Adam (Adaptive Moment Estimation) combines momentum with another powerful idea: adaptive learning rates for each parameter. Some parameters might need bigger updates, others smaller. Adam tracks both the first moment (mean of gradients, like momentum) and the second moment (variance of gradients) to adjust appropriately.

Python

def adam(gradient_func, x_init, learning_rate=0.001, beta1=0.9, beta2=0.999,
         epsilon=1e-8, num_iterations=100):
    """
    Adam optimizer implementation.
    """
    x = x_init
    m = 0  # First moment
    v = 0  # Second moment

    for t in range(1, num_iterations + 1):
        grad = gradient_func(x)

        # Update biased first moment estimate
        m = beta1 * m + (1 - beta1) * grad

        # Update biased second moment estimate
        v = beta2 * v + (1 - beta2) * (grad ** 2)

        # Bias correction
        m_hat = m / (1 - beta1 ** t)
        v_hat = v / (1 - beta2 ** t)

        # Update parameters
        x = x - learning_rate * m_hat / (np.sqrt(v_hat) + epsilon)

    return x

result = adam(gradient_f, 10.0, learning_rate=0.5, num_iterations=100)
print(f"Adam result: {result:.6f}")
            

Adam has become the default optimizer for most deep learning tasks. The default hyperparameters (β₁ = 0.9, β₂ = 0.999, ε = 10⁻⁸) work well across a remarkably wide range of problems. When in doubt, use Adam.

The Loss Landscape

Understanding gradient descent also means understanding what it's navigating. The loss landscape of a neural network is incredibly complex — a surface in potentially millions of dimensions, full of valleys, ridges, saddle points, and plateaus.

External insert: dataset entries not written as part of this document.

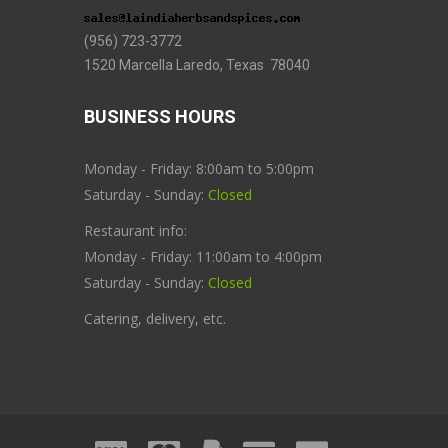
(956) 723-3772
1520 Marcella Laredo, Texas 78040
BUSINESS HOURS
Monday - Friday: 8:00am to 5:00pm
Saturday - Sunday:
Closed
Restaurant info:
Monday - Friday: 11:00am to 4:00pm
Saturday - Sunday:
Closed
Catering, delivery, etc.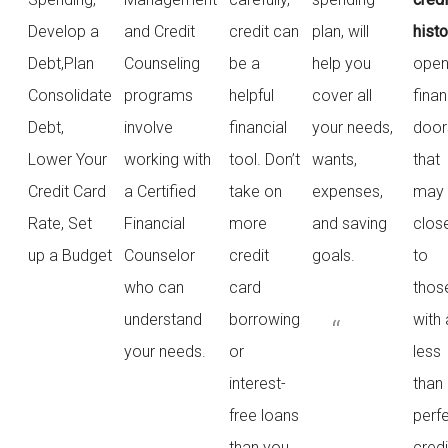
Develop a
and Credit
credit can
plan, will
histo
Debt,Plan
Counseling
be a
help you
ope
Consolidate
programs
helpful
cover all
finan
Debt,
involve
financial
your needs,
door
Lower Your
working with
tool. Don’t
wants,
that
Credit Card
a Certified
take on
expenses,
may
Rate, Set
Financial
more
and saving
clos
up a Budget
Counselor
credit
goals.
to
who can
card
thos
understand
borrowing
with 
your needs.
or
less
interest-
than
free loans
perf
than you
credi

A common fear is getting stuck in local minima: valleys that aren't the lowest point overall. Interestingly, research has shown this is less of a problem than once thought. In high-dimensional spaces, most critical points are saddle points (like a horse's saddle — going up in some directions, down in others) rather than true local minima. SGD's stochasticity helps escape these.

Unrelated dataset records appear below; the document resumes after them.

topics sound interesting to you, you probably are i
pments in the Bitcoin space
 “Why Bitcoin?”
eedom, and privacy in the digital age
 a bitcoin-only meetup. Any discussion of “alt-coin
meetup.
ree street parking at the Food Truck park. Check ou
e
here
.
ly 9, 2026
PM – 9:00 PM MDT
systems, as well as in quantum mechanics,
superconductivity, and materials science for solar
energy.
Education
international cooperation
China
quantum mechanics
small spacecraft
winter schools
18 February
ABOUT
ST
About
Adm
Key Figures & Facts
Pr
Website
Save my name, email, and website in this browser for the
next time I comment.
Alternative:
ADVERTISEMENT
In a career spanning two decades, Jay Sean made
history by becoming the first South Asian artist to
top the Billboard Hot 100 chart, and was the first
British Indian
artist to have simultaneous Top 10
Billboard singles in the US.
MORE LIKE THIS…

The bigger practical concern is often flat regions where gradients are tiny. Training can stall for thousands of iterations before finding a direction that leads down. Momentum and Adam help here by maintaining velocity through flat regions.

Loss
  │
  │    ╱╲
  │   ╱  ╲      Local
  │  ╱    ╲     Minimum
  │ ╱      ╲      ↓
  │╱   ○    ╲────────╲
  │    ↑              ╲    Global
  │  Saddle            ╲   Minimum
  │  Point              ╲    ↓
  │                      ╲──○
  └──────────────────────────────→ Parameters

Practical Considerations

Gradient descent is elegant in theory but requires care in practice. The gradient assumes small steps — take too large a step and the linear approximation breaks down. Exploding gradients can send parameters to infinity; gradient clipping caps the maximum gradient magnitude to prevent this.

Vanishing gradients are the opposite problem: in deep networks, gradients can shrink exponentially as they backpropagate, leaving early layers unable to learn. Careful initialisation, normalisation techniques like batch norm, and architectures with skip connections all help mitigate this.

Regularisation adds terms to the loss that penalise large weights, preventing overfitting. This changes the loss landscape, typically making it smoother and easier to optimise.

Gradient descent is beautiful in its simplicity: follow the slope downward, adjust how big your steps are, and eventually you'll find a valley. Yet from this simple principle emerges the capacity to learn almost anything from data.

When you train a neural network, remember that beneath all the abstractions, parameters are simply sliding down a mathematical surface, one tiny step at a time. Millions of numbers, adjusting themselves to predict just a little better than before. That's the engine of machine learning, and understanding it gives you the power to build, debug, and improve it.